The Chicago-based carrier now expects total revenue per available seat mile to be up 23%-25% from the same period in 2019, up from a prior forecast of 17%.
Last month, the airline said it expects to generate the highest quarterly revenue in its history in the quarter through June, helping it return to profit.
While the surge in bookings is largely driven by leisure travelers, office repoenings and easing border restrictions have bolstered the industry’s outlook.
Last week, United said this summer is expected to be the busiest since the pandemic. It estimates nearly 5.3 million customers will fly with United during the Fourth of July holiday period.

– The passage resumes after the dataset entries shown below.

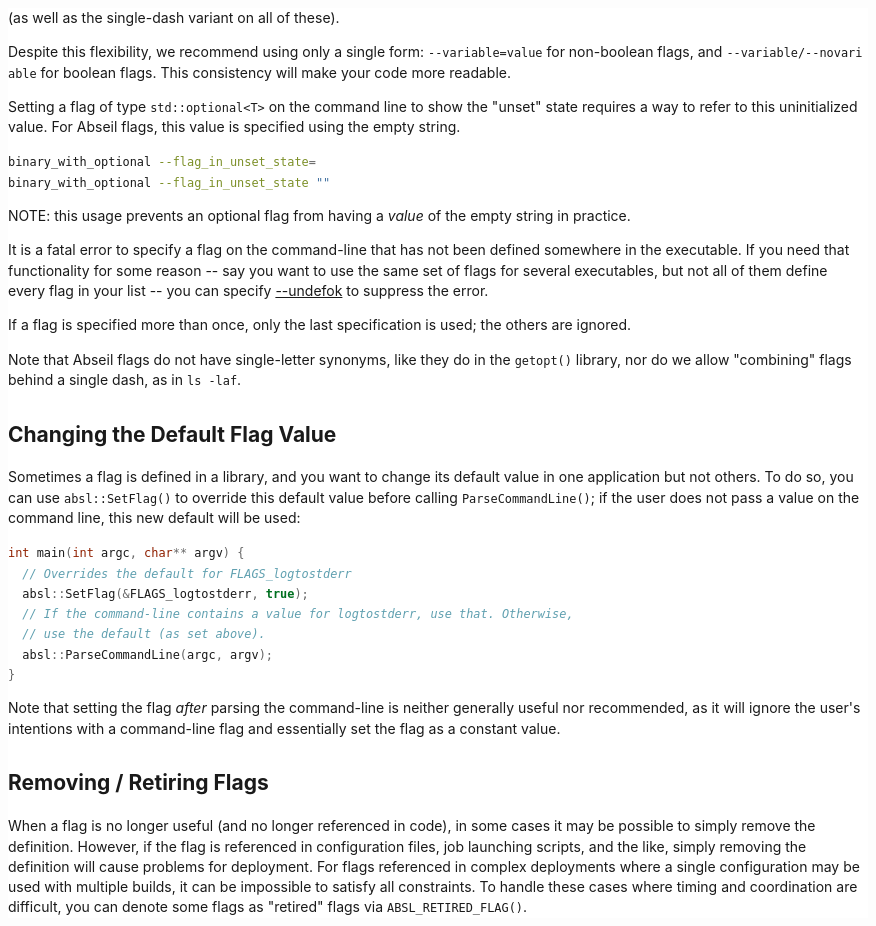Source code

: (as well as the single-dash variant on all of these).

Despite this flexibility, we recommend using only a single form:
`--variable=value` for non-boolean flags, and `--variable/--novariable` for
boolean flags. This consistency will make your code more readable.

Setting a flag of type `std::optional<T>` on the command line to show the
"unset" state requires a way to refer to this uninitialized value. For Abseil
flags, this value is specified using the empty string.

```sh
binary_with_optional --flag_in_unset_state=
binary_with_optional --flag_in_unset_state ""
```

NOTE: this usage prevents an optional flag from having a *value* of the empty
string in practice.

It is a fatal error to specify a flag on the command-line that has not been
defined somewhere in the executable. If you need that functionality for some
reason -- say you want to use the same set of flags for several executables, but
not all of them define every flag in your list -- you can specify
[--undefok](#special_flags) to suppress the error.

If a flag is specified more than once, only the last specification is used; the
others are ignored.

Note that Abseil flags do not have single-letter synonyms, like they do in the
`getopt()` library, nor do we allow "combining" flags behind a single dash, as
in `ls -laf`.

## Changing the Default Flag Value

Sometimes a flag is defined in a library, and you want to change its default
value in one application but not others. To do so, you can use `absl::SetFlag()`
to override this default value before calling `ParseCommandLine()`; if the
user does not pass a value on the command line, this new default will be used:

```cpp
int main(int argc, char** argv) {
  // Overrides the default for FLAGS_logtostderr
  absl::SetFlag(&FLAGS_logtostderr, true);
  // If the command-line contains a value for logtostderr, use that. Otherwise,
  // use the default (as set above).
  absl::ParseCommandLine(argc, argv);
}
```

Note that setting the flag *after* parsing the command-line is neither generally
useful nor recommended, as it will ignore the user's intentions with a
command-line flag and essentially set the flag as a constant value.

## Removing / Retiring Flags

When a flag is no longer useful (and no longer referenced in code), in some
cases it may be possible to simply remove the definition. However, if the flag
is referenced in configuration files, job launching scripts, and the like,
simply removing the definition will cause problems for deployment. For flags
referenced in complex deployments where a single configuration may be used with
multiple builds, it can be impossible to satisfy all constraints. To handle
these cases where timing and coordination are difficult, you can denote some
flags as "retired" flags via `ABSL_RETIRED_FLAG()`.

Strong consumer demand is also helping United and other carriers deal with soaring fuel costs, which have more than doubled in the past year.
United also raised its fuel bill estimate for the quarter by 17%. It is now projected to increase by about 40% from the first quarter of this year.
Non-fuel operating expense is also expected to be higher than the previous estimate, the company said. United, however, still expects an adjusted operating margin of 10%.
The company has adjusted its plans to ramp up capacity. In the current quarter, it now expects its capacity to be down 14% from pre-pandemic levels.